Dopo queste vicende ha luogo il più bello scontro navale a cui abbia mai assistito, che poterà la vittoria dei nostri sui cattivi di turno, Devy Jones e Lord Cutler Beckett e la fine della trilogia, con un sempreverde Jack pronto a partire per una nuova avventura assieme al nemico/amico Barbossa, mentre Will e Elizabeth si preparano a vivere una (difficile) vita insieme.
Stretta la foglia…
…lunga la via, dite la vostra che io dico la mia. Ce ne sarebbe tanto da dire su questa saga, ma cercherò per il mio e vostro bene di essere sintetico.
Vi scrive un amante di trilogie (Star Wars “classica” in primis) e perciò meglio sopporto filmoni di 3 ore ed oltre, ma comprendo molto bene le critiche sul fatto che al contrario del primo, che durava “appena” 2 ore e un quarto, il secondo ed il terzo capitolo hanno una durata rispettiva di 3 ore e 3 ore e 20. Alcune volte (più per il secondo capitolo che per il terzo) mi sono ritrovato a guardare gli altri vicini in sala, per vedere che facce facevano… ovviamente nelle parti interessanti/importanti ero molto preso, ma secondo me un film è ben girato (più che altro ben montato) sopratutto quando riesce a mantenere la concentrazione dello spettatore per tutta la sua durata.
Detto questo devo ammettere che l’intera saga è una boccata d’aria fresca per il genere piratesco che personalmente amo e che, salvo rare eccezioni, non ha mai goduto di grande interesse.
Non so voi, io mi sono divertito anche a cogliere i riferimenti ad altri film e perfino ad una trilogia videoludica (quella di Monkey Island) dalla quale, a mio parere, gli sceneggiatori ed il regista hanno attinto durante le riprese.
Come sempre in ordine sparso mi vengono in mente:
- Il cane con le chiavi presente in tutti e tre i film (non so se è un clichè dei film pirateschi o se ho ragione io ed è stato preso dal secondo capitolo di Monkey Island, in cui il protagonista riesce ad uscire di prigione dando un osso ad un cane con in bocca le chiavi, che guarda caso, si chiama Walt)

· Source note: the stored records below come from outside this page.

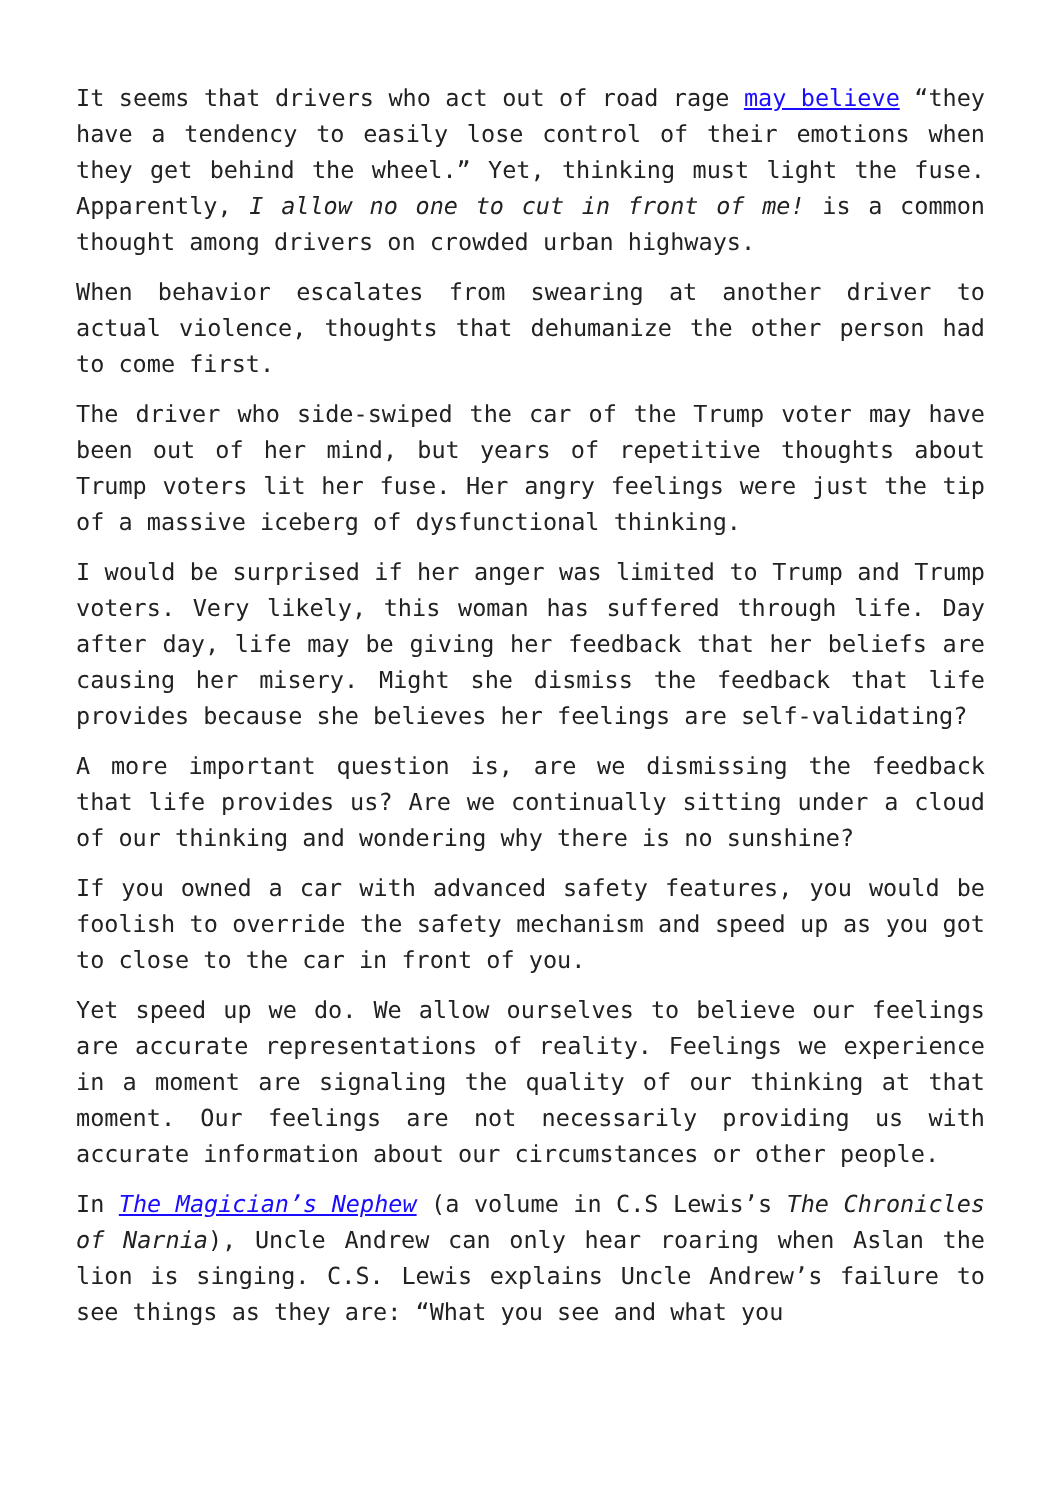It seems that drivers who act out of road rage may believe “they have a tendency to easily lose control of their emotions when they get behind the wheel.” Yet, thinking must light the fuse. Apparently, I allow no one to cut in front of me! is a common thought among drivers on crowded urban highways.
When behavior escalates from swearing at another driver to actual violence, thoughts that dehumanize the other person had to come first.
The driver who side-swiped the car of the Trump voter may have been out of her mind, but years of repetitive thoughts about Trump voters lit her fuse. Her angry feelings were just the tip of a massive iceberg of dysfunctional thinking.
I would be surprised if her anger was limited to Trump and Trump voters. Very likely, this woman has suffered through life. Day after day, life may be giving her feedback that her beliefs are causing her misery. Might she dismiss the feedback that life provides because she believes her feelings are self-validating?
A more important question is, are we dismissing the feedback that life provides us? Are we continually sitting under a cloud of our thinking and wondering why there is no sunshine?
If you owned a car with advanced safety features, you would be foolish to override the safety mechanism and speed up as you got to close to the car in front of you.
Yet speed up we do. We allow ourselves to believe our feelings are accurate representations of reality. Feelings we experience in a moment are signaling the quality of our thinking at that moment. Our feelings are not necessarily providing us with accurate information about our circumstances or other people.
In The Magician’s Nephew (a volume in C.S Lewis’s The Chronicles of Narnia), Uncle Andrew can only hear roaring when Aslan the lion is singing. C.S. Lewis explains Uncle Andrew’s failure to see things as they are: “What you see and what you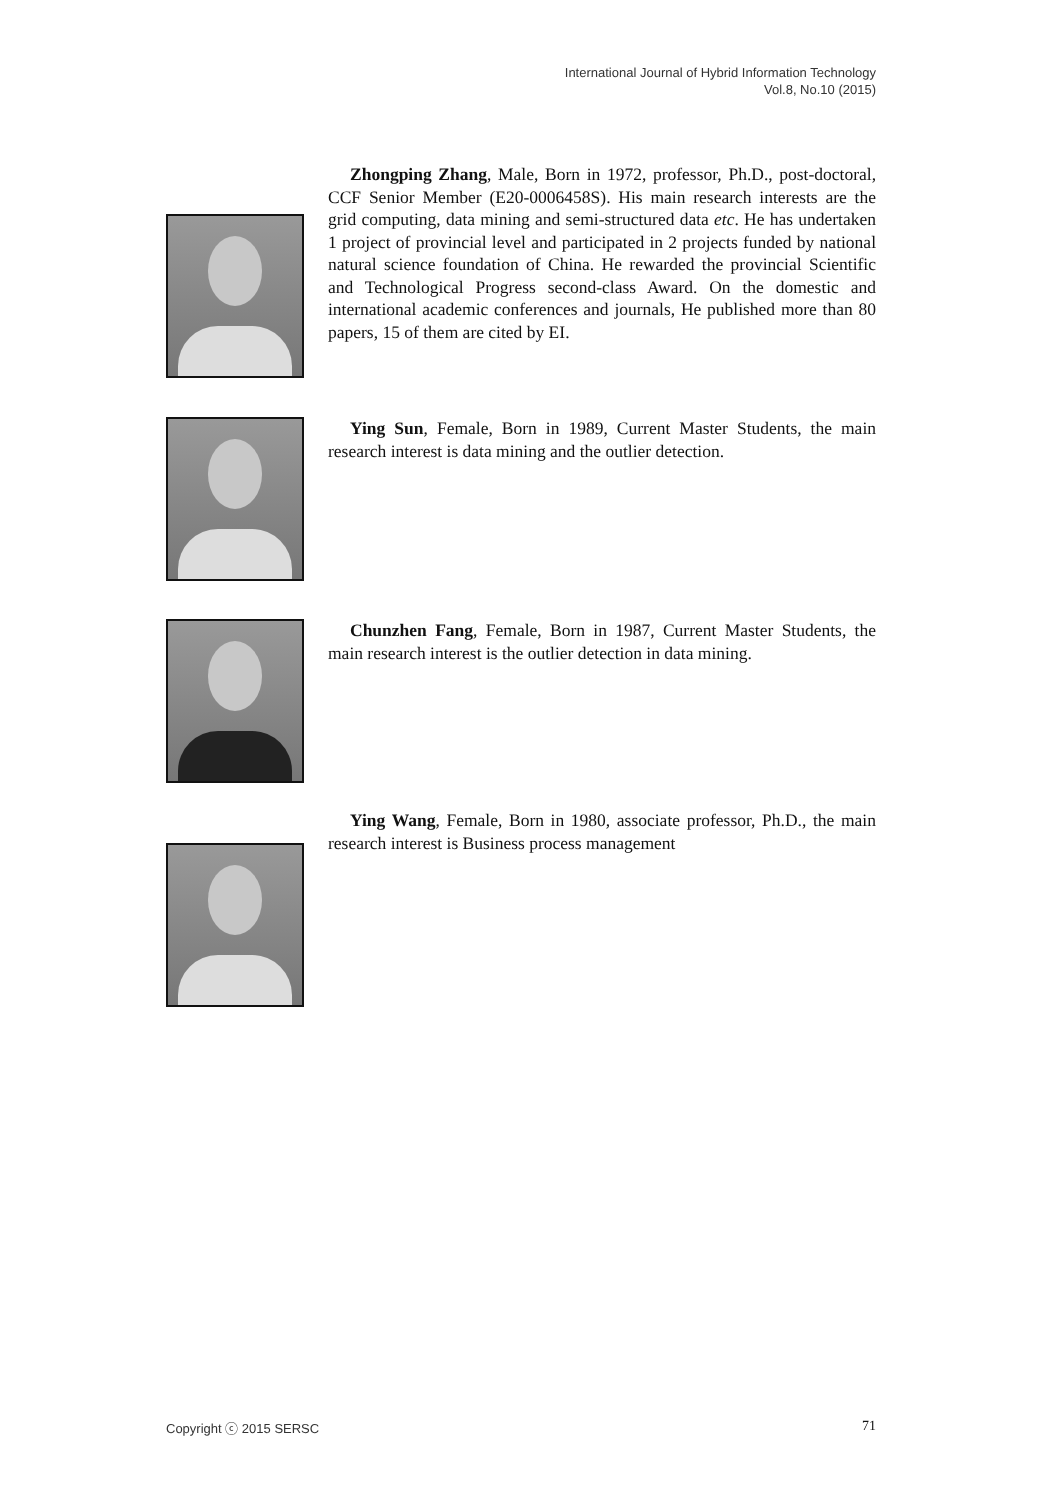International Journal of Hybrid Information Technology
Vol.8, No.10 (2015)
Zhongping Zhang, Male, Born in 1972, professor, Ph.D., post-doctoral, CCF Senior Member (E20-0006458S). His main research interests are the grid computing, data mining and semi-structured data etc. He has undertaken 1 project of provincial level and participated in 2 projects funded by national natural science foundation of China. He rewarded the provincial Scientific and Technological Progress second-class Award. On the domestic and international academic conferences and journals, He published more than 80 papers, 15 of them are cited by EI.
Ying Sun, Female, Born in 1989, Current Master Students, the main research interest is data mining and the outlier detection.
Chunzhen Fang, Female, Born in 1987, Current Master Students, the main research interest is the outlier detection in data mining.
Ying Wang, Female, Born in 1980, associate professor, Ph.D., the main research interest is Business process management
Copyright ⓒ 2015 SERSC 71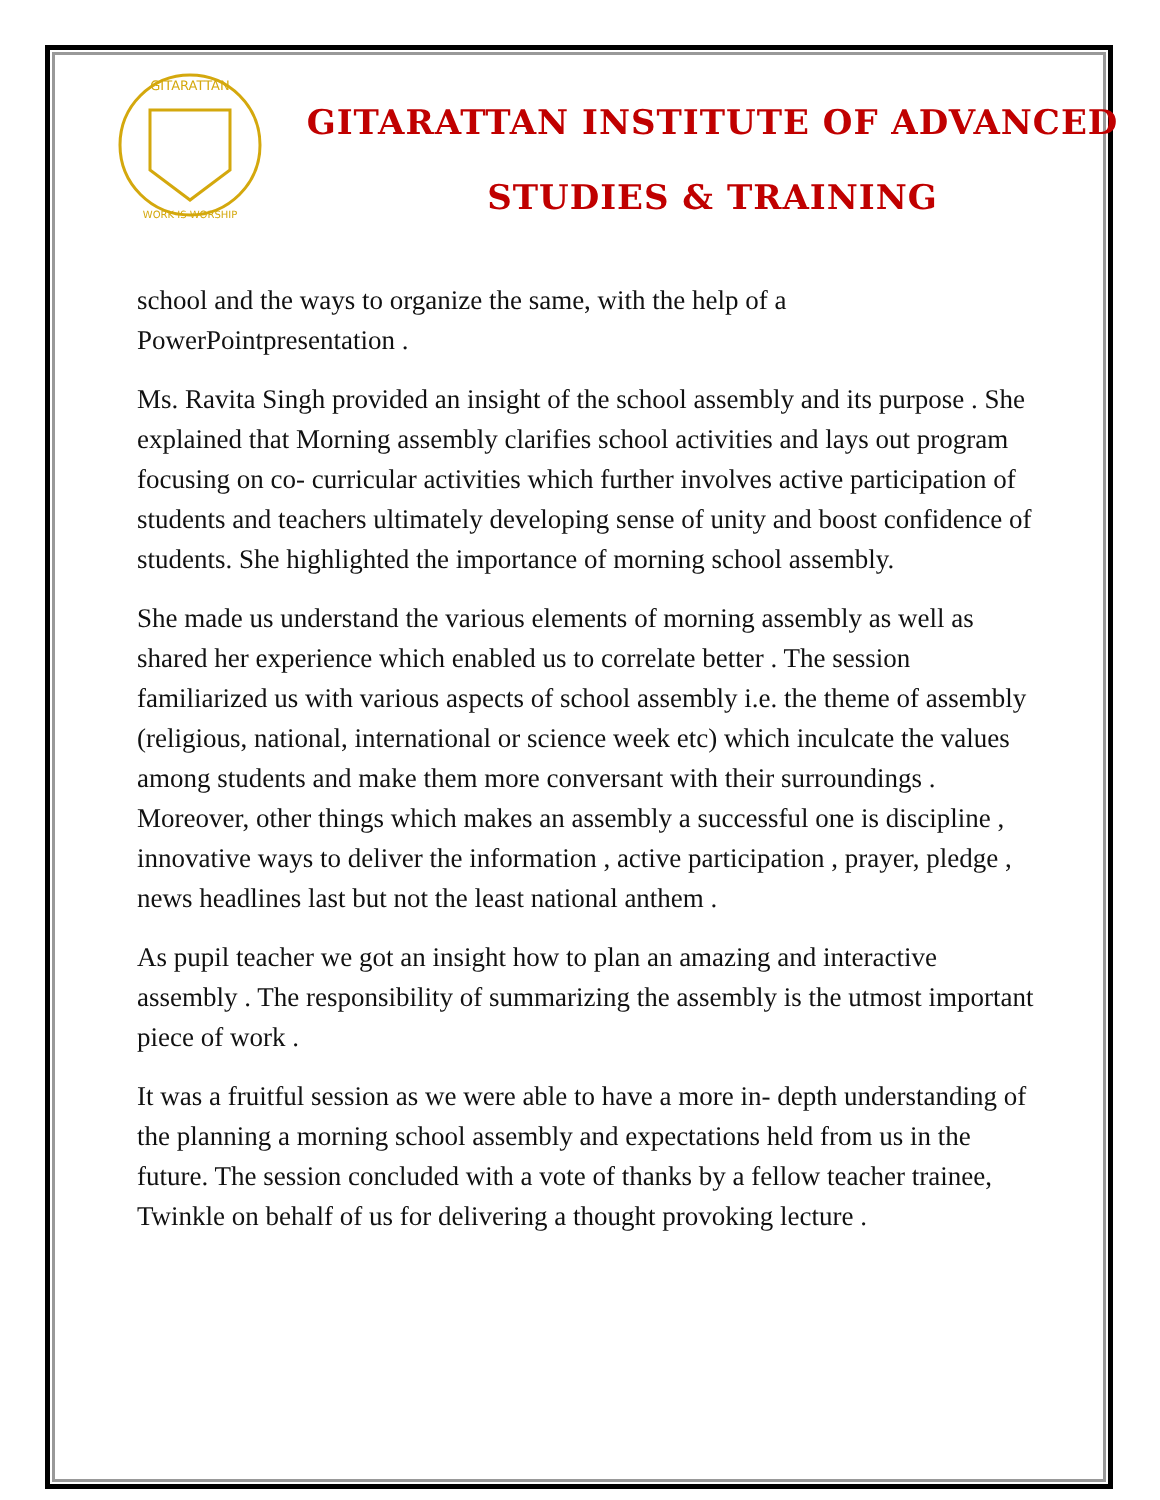GITARATTAN
WORK IS WORSHIP
GITARATTAN INSTITUTE OF ADVANCED
STUDIES & TRAINING
school and the ways to organize the same, with the help of a PowerPointpresentation .
Ms. Ravita Singh provided an insight of the school assembly and its purpose . She explained that Morning assembly clarifies school activities and lays out program focusing on co- curricular activities which further involves active participation of students and teachers ultimately developing sense of unity and boost confidence of students. She highlighted the importance of morning school assembly.
She made us understand the various elements of morning assembly as well as shared her experience which enabled us to correlate better . The session familiarized us with various aspects of school assembly i.e. the theme of assembly (religious, national, international or science week etc) which inculcate the values among students and make them more conversant with their surroundings . Moreover, other things which makes an assembly a successful one is discipline , innovative ways to deliver the information , active participation , prayer, pledge , news headlines last but not the least national anthem .
As pupil teacher we got an insight how to plan an amazing and interactive assembly . The responsibility of summarizing the assembly is the utmost important piece of work .
It was a fruitful session as we were able to have a more in- depth understanding of the planning a morning school assembly and expectations held from us in the future. The session concluded with a vote of thanks by a fellow teacher trainee, Twinkle on behalf of us for delivering a thought provoking lecture .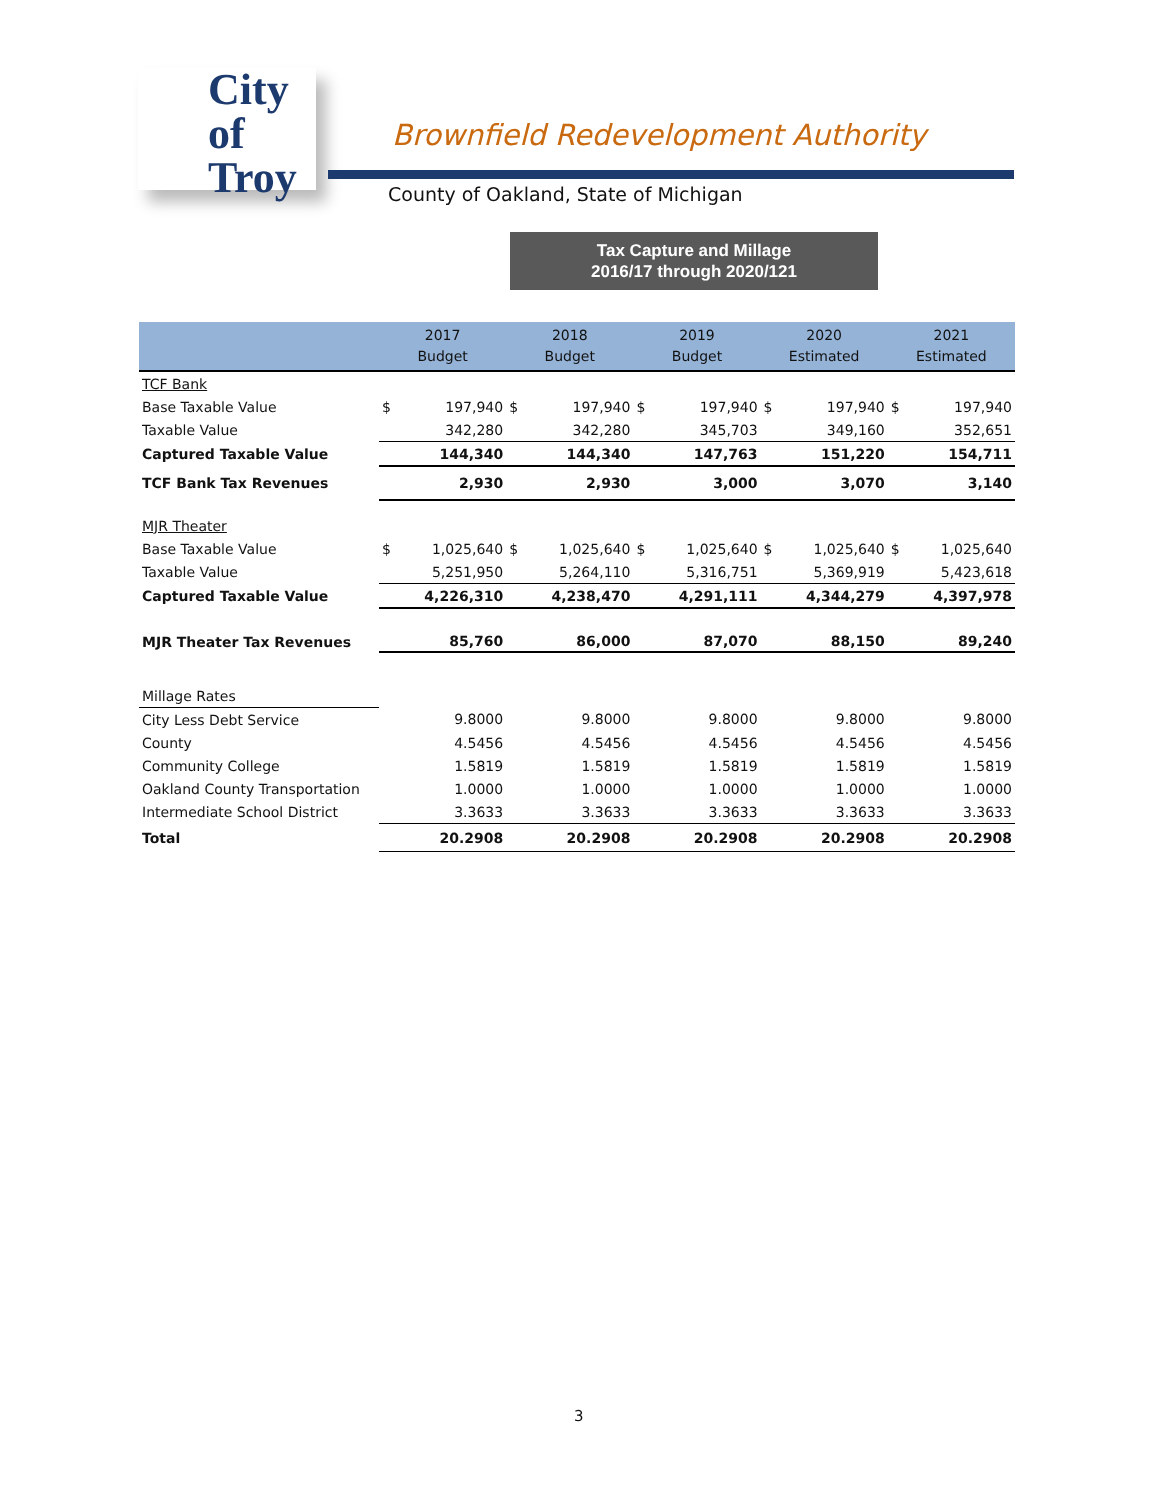City of
Troy
Brownfield Redevelopment Authority
County of Oakland, State of Michigan
Tax Capture and Millage
2016/17 through 2020/121
| | 2017 Budget | | 2018 Budget | | 2019 Budget | | 2020 Estimated | | 2021 Estimated | |
| --- | --- | --- | --- | --- | --- | --- | --- | --- | --- | --- |
| TCF Bank | | | | | | | | | | |
| Base Taxable Value | $ | 197,940 | $ | 197,940 | $ | 197,940 | $ | 197,940 | $ | 197,940 |
| Taxable Value | | 342,280 | | 342,280 | | 345,703 | | 349,160 | | 352,651 |
| Captured Taxable Value | 144,340 | | 144,340 | | 147,763 | | 151,220 | | 154,711 | |
| TCF Bank Tax Revenues | 2,930 | | 2,930 | | 3,000 | | 3,070 | | 3,140 | |
| MJR Theater | | | | | | | | | | |
| Base Taxable Value | $ | 1,025,640 | $ | 1,025,640 | $ | 1,025,640 | $ | 1,025,640 | $ | 1,025,640 |
| Taxable Value | | 5,251,950 | | 5,264,110 | | 5,316,751 | | 5,369,919 | | 5,423,618 |
| Captured Taxable Value | 4,226,310 | | 4,238,470 | | 4,291,111 | | 4,344,279 | | 4,397,978 | |
| MJR Theater Tax Revenues | 85,760 | | 86,000 | | 87,070 | | 88,150 | | 89,240 | |
| Millage Rates | | | | | | | | | | |
| City Less Debt Service | 9.8000 | | 9.8000 | | 9.8000 | | 9.8000 | | 9.8000 | |
| County | 4.5456 | | 4.5456 | | 4.5456 | | 4.5456 | | 4.5456 | |
| Community College | 1.5819 | | 1.5819 | | 1.5819 | | 1.5819 | | 1.5819 | |
| Oakland County Transportation | 1.0000 | | 1.0000 | | 1.0000 | | 1.0000 | | 1.0000 | |
| Intermediate School District | 3.3633 | | 3.3633 | | 3.3633 | | 3.3633 | | 3.3633 | |
| Total | 20.2908 | | 20.2908 | | 20.2908 | | 20.2908 | | 20.2908 | |
3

- Il fatto che il nemico sia sempre un non morto (l’antagonista di tutti i capitoli di Monkey Island è il pirata LeChuck, fantasma nel primo capitolo, zombie nel secondo ed infine una specie di diavolo fiammeggiante nel terzo)
- La bara che Jack usa come barca all’inizio del secondo film ricorda Guybrush Threepwood, il protagonista di Monkey Island, che utilizzava una bara per navigare nella palude che lo conduceva alla casa della sacerdotessa Voodoo.
- La presenza stessa della sacerdotessa voodoo in entrambe le saghe.
- Nel terzo capitolo quando Jack, Will, Elizabeth, Il commodoro, Beckett e Devy Jones sono sull’istmo di terra che è a metà tra gli schieramenti di navi, mi sembrava di vedere “il buono, il brutto e il cattivo“, anzi, se ci si fa caso, Devy Jones alza il sopracciglio proprio come il vecchio Clint!
Del resto lo stesso autore del videogioco, il buon Ron Gilbert, ha ammesso di essersi ispirato all’attrazione di Disney World: Pirati dei Caraibi, per l’ambientazione del proprio videogioco… alla fine è così che nascono le grandi opere, da copie e scopiazzature varie, no?